EXTRAIT SOURCE:
Mercredi soir, le ministre de la Justice du Tchad, Djimet Arabi avait annoncé à l'AFP que les 58 éléments de Boko Haram faits prisonniers lors de l'opération venaient d'être transférés à N'Djamena, pour être auditionnés, puis jugés par une cour criminelle.
"Que s'est-il passé entretemps? Nous sommes encore sous le coup de la stupéfaction", déclarait samedi le ministre à l'AFP après l'annonce du procureur, précisant que l'enquête se poursuivait.
Samedi, avant l'annonce du procureur, une source sécuritaire, parlant sous le couvert de l'anonymat, avait affirmé à l'AFP que 44 prisonniers avaient été retrouvés morts dans une cellule, où ils avaient été enfermés sans eau, ni nourriture.
Mais, assure le ministre de la Justice, "il n'y a eu aucun mauvais traitement, et la veille les prisonniers allaient encore très bien".
Et dimanche matin, les réactions de la société civile et de l'opposition ont afflué. "C'est une violation grave du droit humanitaire international", s'exclame Jean Bosco Manga, fondateur du Mouvement citoyen pour la préservation des libertés (MCPL). "Lorsque l'ennemi est sous votre contrôle, désarmé, il doit bénéficier de toutes les protections humanitaires", ajoute-t-il.
"Le gouvernement tchadien est responsable de ce qui leur est arrivé en prison, il faut que les causes soient réellement déterminées, qu'une enquête indépendante soit ouverte", déclare Mahamat Alabo, l'une des principale figures de l'opposition au Tchad.
Des dizaines de prisonniers retrouvés empoisonnés "à ce que je sache, ce n'était jamais arrivé", explique à l'AFP Ahmad Yacoub Dabio, président du Centre d'étude pour la prévention de l’extrémisme au Tchad. "Nous devons attendre les résultats pour y voir plus clair", tempère le chercheur, qui demande que "toutes les dispositions soient prises pour sécuriser les prisonniers encore en vie".
Car sur les 58 prisonniers, quatorze sont encore en vie, sans que l'on sache s'ils ont été en contact avec la substance toxique. "Ils vont très bien", assure le gouvernement, qui précise que leur audition permettra d'en savoir plus sur les circonstances du drame.
Les prisonniers décédés auraient-ils ingurgité du poison pour échapper à l'humiliation d'un procès et ne pas livrer d'informations stratégiques pendant leurs interrogatoires et auditions ? "C'est un des scenarii plausibles", affirme à l'AFP Bulama Bukarti, spécialiste de Boko Haram à l'Université de Londres.

JEU DE DONNÉES:
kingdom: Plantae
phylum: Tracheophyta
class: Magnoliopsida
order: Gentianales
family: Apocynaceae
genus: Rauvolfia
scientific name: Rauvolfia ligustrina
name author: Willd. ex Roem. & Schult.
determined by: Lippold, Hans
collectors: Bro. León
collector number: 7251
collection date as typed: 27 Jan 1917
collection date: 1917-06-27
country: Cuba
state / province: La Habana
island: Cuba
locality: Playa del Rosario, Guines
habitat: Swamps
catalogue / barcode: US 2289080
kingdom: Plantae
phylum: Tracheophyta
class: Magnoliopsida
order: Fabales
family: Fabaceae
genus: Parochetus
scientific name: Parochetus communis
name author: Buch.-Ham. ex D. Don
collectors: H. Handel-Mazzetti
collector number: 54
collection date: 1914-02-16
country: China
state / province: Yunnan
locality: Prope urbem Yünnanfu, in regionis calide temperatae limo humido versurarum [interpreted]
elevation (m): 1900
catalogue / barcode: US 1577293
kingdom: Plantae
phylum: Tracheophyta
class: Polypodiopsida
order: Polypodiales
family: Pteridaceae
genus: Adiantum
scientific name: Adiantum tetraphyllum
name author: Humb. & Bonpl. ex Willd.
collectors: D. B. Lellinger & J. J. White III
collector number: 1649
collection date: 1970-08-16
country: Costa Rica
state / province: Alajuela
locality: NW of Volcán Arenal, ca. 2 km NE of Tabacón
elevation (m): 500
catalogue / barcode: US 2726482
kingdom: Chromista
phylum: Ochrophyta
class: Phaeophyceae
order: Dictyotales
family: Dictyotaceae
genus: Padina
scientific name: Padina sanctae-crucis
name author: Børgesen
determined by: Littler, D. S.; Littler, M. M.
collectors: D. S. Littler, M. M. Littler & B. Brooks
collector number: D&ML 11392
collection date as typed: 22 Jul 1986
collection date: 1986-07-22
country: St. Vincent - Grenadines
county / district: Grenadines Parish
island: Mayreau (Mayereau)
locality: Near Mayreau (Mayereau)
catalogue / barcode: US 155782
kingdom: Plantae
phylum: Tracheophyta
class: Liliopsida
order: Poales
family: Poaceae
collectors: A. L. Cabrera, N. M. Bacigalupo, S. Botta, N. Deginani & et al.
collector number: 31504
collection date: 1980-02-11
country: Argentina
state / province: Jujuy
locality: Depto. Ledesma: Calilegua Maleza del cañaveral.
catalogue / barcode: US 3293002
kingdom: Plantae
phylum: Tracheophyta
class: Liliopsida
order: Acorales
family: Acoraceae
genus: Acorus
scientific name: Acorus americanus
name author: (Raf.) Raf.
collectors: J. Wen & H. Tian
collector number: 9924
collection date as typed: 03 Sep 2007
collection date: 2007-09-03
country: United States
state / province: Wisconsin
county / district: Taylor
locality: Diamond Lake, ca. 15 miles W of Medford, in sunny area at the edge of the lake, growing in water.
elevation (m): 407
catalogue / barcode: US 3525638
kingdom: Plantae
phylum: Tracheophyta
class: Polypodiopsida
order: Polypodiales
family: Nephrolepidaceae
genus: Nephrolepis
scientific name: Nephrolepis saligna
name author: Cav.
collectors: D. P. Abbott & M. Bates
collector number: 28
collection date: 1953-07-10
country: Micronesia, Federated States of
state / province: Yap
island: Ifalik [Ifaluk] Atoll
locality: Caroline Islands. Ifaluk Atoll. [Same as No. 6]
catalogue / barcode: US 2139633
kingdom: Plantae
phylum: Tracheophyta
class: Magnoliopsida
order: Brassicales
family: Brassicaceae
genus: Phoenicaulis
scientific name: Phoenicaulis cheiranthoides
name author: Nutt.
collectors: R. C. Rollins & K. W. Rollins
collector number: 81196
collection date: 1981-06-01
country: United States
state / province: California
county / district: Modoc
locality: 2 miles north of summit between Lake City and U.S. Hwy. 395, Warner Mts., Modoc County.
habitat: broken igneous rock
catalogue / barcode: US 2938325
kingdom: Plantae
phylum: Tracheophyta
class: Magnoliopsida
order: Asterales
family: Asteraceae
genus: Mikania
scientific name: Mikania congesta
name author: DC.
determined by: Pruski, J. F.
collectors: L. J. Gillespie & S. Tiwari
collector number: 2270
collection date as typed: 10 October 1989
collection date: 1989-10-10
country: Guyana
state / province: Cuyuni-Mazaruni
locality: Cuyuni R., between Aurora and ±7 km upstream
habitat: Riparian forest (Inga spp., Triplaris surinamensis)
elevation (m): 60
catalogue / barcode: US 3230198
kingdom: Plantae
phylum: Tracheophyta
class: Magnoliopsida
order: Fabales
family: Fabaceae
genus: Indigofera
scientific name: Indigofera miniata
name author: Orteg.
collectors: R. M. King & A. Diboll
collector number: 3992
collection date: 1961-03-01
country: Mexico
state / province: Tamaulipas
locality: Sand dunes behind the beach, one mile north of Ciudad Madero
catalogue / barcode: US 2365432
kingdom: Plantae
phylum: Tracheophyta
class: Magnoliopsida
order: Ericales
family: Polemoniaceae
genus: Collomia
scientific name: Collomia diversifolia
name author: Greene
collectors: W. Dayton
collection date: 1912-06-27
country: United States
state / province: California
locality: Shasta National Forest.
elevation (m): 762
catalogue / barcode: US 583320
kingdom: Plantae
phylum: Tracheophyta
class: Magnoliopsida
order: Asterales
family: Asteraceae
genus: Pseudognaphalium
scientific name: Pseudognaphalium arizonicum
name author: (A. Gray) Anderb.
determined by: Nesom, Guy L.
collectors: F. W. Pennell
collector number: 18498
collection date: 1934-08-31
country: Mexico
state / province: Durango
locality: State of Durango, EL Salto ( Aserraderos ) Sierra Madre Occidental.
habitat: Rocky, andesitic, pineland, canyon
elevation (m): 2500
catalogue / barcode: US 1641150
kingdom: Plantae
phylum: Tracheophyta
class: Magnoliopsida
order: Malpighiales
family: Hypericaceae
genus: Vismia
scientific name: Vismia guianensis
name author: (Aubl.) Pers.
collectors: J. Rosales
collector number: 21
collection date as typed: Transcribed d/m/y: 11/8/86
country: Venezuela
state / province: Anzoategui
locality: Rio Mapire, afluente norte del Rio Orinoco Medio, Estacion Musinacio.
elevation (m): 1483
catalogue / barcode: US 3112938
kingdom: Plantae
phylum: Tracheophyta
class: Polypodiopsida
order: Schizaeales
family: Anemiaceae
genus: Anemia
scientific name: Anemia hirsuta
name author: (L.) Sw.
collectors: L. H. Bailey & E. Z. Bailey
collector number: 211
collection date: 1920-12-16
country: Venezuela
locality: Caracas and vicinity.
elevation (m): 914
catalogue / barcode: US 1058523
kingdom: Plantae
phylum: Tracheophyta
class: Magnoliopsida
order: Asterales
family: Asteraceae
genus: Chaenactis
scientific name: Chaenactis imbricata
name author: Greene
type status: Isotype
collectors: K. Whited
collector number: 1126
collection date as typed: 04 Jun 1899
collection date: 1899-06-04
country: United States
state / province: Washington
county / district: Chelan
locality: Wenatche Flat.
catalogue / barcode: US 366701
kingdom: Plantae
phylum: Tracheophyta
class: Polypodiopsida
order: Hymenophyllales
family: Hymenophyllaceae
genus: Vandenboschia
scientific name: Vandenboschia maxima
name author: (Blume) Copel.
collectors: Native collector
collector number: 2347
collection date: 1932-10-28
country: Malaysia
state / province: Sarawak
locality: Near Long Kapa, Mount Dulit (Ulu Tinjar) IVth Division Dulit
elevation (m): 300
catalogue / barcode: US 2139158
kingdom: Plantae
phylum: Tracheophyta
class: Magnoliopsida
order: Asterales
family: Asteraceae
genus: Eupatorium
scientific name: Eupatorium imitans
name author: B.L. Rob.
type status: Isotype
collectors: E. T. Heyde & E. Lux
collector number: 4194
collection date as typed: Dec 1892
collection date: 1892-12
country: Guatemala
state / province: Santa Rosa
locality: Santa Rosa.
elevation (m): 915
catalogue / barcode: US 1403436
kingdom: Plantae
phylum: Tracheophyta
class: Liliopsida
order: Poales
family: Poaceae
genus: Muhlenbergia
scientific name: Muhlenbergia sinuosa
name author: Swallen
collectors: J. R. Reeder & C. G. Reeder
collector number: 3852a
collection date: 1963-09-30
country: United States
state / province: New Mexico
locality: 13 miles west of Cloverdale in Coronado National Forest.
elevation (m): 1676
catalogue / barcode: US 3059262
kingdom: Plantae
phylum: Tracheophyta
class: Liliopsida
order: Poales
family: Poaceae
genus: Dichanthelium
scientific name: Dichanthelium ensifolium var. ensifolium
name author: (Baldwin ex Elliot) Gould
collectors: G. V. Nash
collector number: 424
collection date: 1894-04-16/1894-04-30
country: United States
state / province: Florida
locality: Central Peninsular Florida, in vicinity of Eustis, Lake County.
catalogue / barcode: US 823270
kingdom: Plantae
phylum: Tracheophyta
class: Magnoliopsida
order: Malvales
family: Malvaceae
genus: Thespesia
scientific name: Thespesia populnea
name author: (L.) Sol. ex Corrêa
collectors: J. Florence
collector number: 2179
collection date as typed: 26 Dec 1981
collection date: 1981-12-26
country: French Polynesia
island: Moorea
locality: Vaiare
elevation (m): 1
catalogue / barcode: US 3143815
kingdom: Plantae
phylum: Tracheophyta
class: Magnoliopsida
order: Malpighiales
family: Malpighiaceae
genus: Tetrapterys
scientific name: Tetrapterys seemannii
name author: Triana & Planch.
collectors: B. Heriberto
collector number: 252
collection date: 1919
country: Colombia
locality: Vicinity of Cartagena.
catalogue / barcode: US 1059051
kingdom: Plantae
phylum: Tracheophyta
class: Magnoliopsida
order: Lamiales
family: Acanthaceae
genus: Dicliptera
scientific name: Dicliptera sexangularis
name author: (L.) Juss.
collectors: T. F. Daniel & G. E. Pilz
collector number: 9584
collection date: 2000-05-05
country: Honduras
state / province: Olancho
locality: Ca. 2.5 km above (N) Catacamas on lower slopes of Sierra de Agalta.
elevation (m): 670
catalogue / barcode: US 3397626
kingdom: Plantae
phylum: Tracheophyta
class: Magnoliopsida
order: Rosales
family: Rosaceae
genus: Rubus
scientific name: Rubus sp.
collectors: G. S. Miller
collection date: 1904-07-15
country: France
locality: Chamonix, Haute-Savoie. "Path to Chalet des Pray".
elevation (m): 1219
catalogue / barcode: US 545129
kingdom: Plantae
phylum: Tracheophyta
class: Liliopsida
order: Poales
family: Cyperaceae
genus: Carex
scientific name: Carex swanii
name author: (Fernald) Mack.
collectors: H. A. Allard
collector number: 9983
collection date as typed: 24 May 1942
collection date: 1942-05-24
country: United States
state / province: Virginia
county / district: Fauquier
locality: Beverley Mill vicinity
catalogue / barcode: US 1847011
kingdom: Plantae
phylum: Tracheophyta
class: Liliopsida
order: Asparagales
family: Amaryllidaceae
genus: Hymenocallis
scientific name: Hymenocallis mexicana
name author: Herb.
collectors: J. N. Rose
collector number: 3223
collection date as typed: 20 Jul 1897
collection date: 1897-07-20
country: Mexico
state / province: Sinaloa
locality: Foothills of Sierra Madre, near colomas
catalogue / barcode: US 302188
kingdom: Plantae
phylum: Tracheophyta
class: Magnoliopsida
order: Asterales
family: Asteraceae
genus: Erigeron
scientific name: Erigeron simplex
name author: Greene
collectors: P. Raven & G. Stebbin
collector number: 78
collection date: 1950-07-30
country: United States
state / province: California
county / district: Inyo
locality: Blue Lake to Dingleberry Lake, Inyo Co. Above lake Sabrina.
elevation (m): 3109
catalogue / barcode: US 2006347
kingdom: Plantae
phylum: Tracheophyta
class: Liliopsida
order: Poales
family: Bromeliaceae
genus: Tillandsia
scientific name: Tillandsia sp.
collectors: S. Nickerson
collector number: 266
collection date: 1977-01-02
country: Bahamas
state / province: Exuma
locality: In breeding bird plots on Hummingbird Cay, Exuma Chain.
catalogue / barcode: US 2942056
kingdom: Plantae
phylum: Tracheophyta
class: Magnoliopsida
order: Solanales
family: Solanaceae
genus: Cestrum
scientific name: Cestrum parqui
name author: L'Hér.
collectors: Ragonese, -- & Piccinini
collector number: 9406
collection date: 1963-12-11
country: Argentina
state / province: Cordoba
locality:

CONSIGNE: Prolongez l'article sur la mort des prisonniers de Boko Haram au Tchad en reprenant juste après sa dernière phrase.

RÉPONSE ATTENDUE:
"De mémoire, il n'existe pas de cas antérieur d'éléments de Boko Haram qui se seraient suicidés en prison", ajoute le chercheur, "mais il est possible qu'ils aient pris exemple sur Abou Bakr al-Baghdadi". Le chef du groupe jihadiste Etat islamique (EI) est mort en octobre dernier, acculé dans un tunnel syrien par des commandos américains, en actionnant sa ceinture explosive.
Autre scénario avancé par le chercheur, que "les prisonniers aient été empoisonnés par des forces de sécurité". Des exactions pour venger leurs frères d'armes tués par le groupe jihadiste ? Les combattants avaient été faits prisonniers lors de l'opération "Colère de Bohoma", lancée après la mort de 98 soldats tchadiens tués dans une attaque de Boko Haram, la pire défaite jamais enregistrée en 24 heures par l'armée tchadienne, pourtant réputée la plus efficace dans la région.
"Les armées de la région ont exécuté sans aucune forme de procès des milliers de personnes suspectées d'être membre de Boko Haram, selon les rapports d'ONG internationales", fait remarquer M. Bukarti.
Autre hypothèse, que ces prisonniers "n'aient en fait jamais été capturés", avance le chercheur.
Il est possible "que le Tchad ait exagéré le nombre de prisonniers faits", de la même façon que "de nombreux observateurs" pensent que "les autorités tchadiennes ont gonflé le chiffre avancé de 1000 jihadistes tués au cours de leur opération militaire", suggère-t-il.
"La seule façon de ne pas perdre la face, au moment de les présenter à la justice pourrait être de concocter une histoire pareille".